TASK INPUTS.
----------------------------------------

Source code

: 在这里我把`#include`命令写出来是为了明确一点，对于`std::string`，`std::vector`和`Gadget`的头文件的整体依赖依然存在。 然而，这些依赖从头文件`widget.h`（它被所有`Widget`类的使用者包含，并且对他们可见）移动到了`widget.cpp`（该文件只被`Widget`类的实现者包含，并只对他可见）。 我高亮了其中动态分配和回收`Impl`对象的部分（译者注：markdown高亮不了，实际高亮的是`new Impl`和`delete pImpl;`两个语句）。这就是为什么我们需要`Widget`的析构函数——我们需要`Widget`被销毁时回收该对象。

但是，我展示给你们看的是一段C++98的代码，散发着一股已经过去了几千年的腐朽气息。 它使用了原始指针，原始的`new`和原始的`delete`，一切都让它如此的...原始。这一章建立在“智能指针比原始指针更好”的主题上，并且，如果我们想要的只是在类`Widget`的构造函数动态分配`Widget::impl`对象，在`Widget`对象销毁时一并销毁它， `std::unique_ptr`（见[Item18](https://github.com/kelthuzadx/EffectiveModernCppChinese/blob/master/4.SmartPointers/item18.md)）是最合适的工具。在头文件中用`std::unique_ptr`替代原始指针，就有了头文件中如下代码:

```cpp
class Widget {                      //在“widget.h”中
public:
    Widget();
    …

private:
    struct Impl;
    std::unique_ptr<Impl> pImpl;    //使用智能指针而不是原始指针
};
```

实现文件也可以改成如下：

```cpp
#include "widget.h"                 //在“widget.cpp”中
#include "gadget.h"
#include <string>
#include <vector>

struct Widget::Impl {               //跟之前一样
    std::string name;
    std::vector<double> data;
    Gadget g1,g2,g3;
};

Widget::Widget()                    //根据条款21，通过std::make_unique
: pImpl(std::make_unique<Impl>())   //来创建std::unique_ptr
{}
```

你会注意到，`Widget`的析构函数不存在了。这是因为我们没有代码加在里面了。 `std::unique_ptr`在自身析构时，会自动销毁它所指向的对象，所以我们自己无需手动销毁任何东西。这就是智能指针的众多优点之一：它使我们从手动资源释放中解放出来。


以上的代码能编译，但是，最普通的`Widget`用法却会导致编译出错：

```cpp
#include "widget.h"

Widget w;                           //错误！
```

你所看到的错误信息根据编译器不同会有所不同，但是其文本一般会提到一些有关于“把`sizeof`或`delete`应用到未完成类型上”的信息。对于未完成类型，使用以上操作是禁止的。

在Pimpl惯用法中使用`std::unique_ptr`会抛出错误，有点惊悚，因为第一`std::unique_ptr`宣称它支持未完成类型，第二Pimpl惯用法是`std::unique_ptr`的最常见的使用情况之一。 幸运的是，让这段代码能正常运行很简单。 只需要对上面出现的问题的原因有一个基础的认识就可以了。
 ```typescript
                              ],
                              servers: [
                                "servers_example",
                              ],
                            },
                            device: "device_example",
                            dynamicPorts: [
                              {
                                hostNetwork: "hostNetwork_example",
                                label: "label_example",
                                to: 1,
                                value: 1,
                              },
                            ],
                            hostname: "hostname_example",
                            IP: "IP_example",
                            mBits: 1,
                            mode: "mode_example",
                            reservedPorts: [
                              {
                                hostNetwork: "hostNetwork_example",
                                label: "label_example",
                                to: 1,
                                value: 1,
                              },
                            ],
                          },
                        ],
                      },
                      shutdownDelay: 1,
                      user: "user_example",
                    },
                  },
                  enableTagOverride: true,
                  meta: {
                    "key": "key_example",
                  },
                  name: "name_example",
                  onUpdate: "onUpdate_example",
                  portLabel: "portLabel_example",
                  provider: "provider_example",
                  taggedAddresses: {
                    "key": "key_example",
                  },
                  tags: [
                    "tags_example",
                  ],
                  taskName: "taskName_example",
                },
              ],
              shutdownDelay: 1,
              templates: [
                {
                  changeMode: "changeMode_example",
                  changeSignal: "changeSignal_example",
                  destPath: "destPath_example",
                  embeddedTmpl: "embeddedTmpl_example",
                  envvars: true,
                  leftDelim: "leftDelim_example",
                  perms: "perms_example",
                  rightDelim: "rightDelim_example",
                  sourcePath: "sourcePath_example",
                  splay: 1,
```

----------------------------------------

ASSIGNED TASK. For this task, print the records again exactly as they appear.

EXERCISE RESULT.
Source code

: 在这里我把`#include`命令写出来是为了明确一点，对于`std::string`，`std::vector`和`Gadget`的头文件的整体依赖依然存在。 然而，这些依赖从头文件`widget.h`（它被所有`Widget`类的使用者包含，并且对他们可见）移动到了`widget.cpp`（该文件只被`Widget`类的实现者包含，并只对他可见）。 我高亮了其中动态分配和回收`Impl`对象的部分（译者注：markdown高亮不了，实际高亮的是`new Impl`和`delete pImpl;`两个语句）。这就是为什么我们需要`Widget`的析构函数——我们需要`Widget`被销毁时回收该对象。

但是，我展示给你们看的是一段C++98的代码，散发着一股已经过去了几千年的腐朽气息。 它使用了原始指针，原始的`new`和原始的`delete`，一切都让它如此的...原始。这一章建立在“智能指针比原始指针更好”的主题上，并且，如果我们想要的只是在类`Widget`的构造函数动态分配`Widget::impl`对象，在`Widget`对象销毁时一并销毁它， `std::unique_ptr`（见[Item18](https://github.com/kelthuzadx/EffectiveModernCppChinese/blob/master/4.SmartPointers/item18.md)）是最合适的工具。在头文件中用`std::unique_ptr`替代原始指针，就有了头文件中如下代码:

```cpp
class Widget {                      //在“widget.h”中
public:
    Widget();
    …

private:
    struct Impl;
    std::unique_ptr<Impl> pImpl;    //使用智能指针而不是原始指针
};
```

实现文件也可以改成如下：

```cpp
#include "widget.h"                 //在“widget.cpp”中
#include "gadget.h"
#include <string>
#include <vector>

struct Widget::Impl {               //跟之前一样
    std::string name;
    std::vector<double> data;
    Gadget g1,g2,g3;
};

Widget::Widget()                    //根据条款21，通过std::make_unique
: pImpl(std::make_unique<Impl>())   //来创建std::unique_ptr
{}
```

你会注意到，`Widget`的析构函数不存在了。这是因为我们没有代码加在里面了。 `std::unique_ptr`在自身析构时，会自动销毁它所指向的对象，所以我们自己无需手动销毁任何东西。这就是智能指针的众多优点之一：它使我们从手动资源释放中解放出来。


以上的代码能编译，但是，最普通的`Widget`用法却会导致编译出错：

```cpp
#include "widget.h"

Widget w;                           //错误！
```

你所看到的错误信息根据编译器不同会有所不同，但是其文本一般会提到一些有关于“把`sizeof`或`delete`应用到未完成类型上”的信息。对于未完成类型，使用以上操作是禁止的。

在Pimpl惯用法中使用`std::unique_ptr`会抛出错误，有点惊悚，因为第一`std::unique_ptr`宣称它支持未完成类型，第二Pimpl惯用法是`std::unique_ptr`的最常见的使用情况之一。 幸运的是，让这段代码能正常运行很简单。 只需要对上面出现的问题的原因有一个基础的认识就可以了。
 ```typescript
                              ],
                              servers: [
                                "servers_example",
                              ],
                            },
                            device: "device_example",
                            dynamicPorts: [
                              {
                                hostNetwork: "hostNetwork_example",
                                label: "label_example",
                                to: 1,
                                value: 1,
                              },
                            ],
                            hostname: "hostname_example",
                            IP: "IP_example",
                            mBits: 1,
                            mode: "mode_example",
                            reservedPorts: [
                              {
                                hostNetwork: "hostNetwork_example",
                                label: "label_example",
                                to: 1,
                                value: 1,
                              },
                            ],
                          },
                        ],
                      },
                      shutdownDelay: 1,
                      user: "user_example",
                    },
                  },
                  enableTagOverride: true,
                  meta: {
                    "key": "key_example",
                  },
                  name: "name_example",
                  onUpdate: "onUpdate_example",
                  portLabel: "portLabel_example",
                  provider: "provider_example",
                  taggedAddresses: {
                    "key": "key_example",
                  },
                  tags: [
                    "tags_example",
                  ],
                  taskName: "taskName_example",
                },
              ],
              shutdownDelay: 1,
              templates: [
                {
                  changeMode: "changeMode_example",
                  changeSignal: "changeSignal_example",
                  destPath: "destPath_example",
                  embeddedTmpl: "embeddedTmpl_example",
                  envvars: true,
                  leftDelim: "leftDelim_example",
                  perms: "perms_example",
                  rightDelim: "rightDelim_example",
                  sourcePath: "sourcePath_example",
                  splay: 1,
```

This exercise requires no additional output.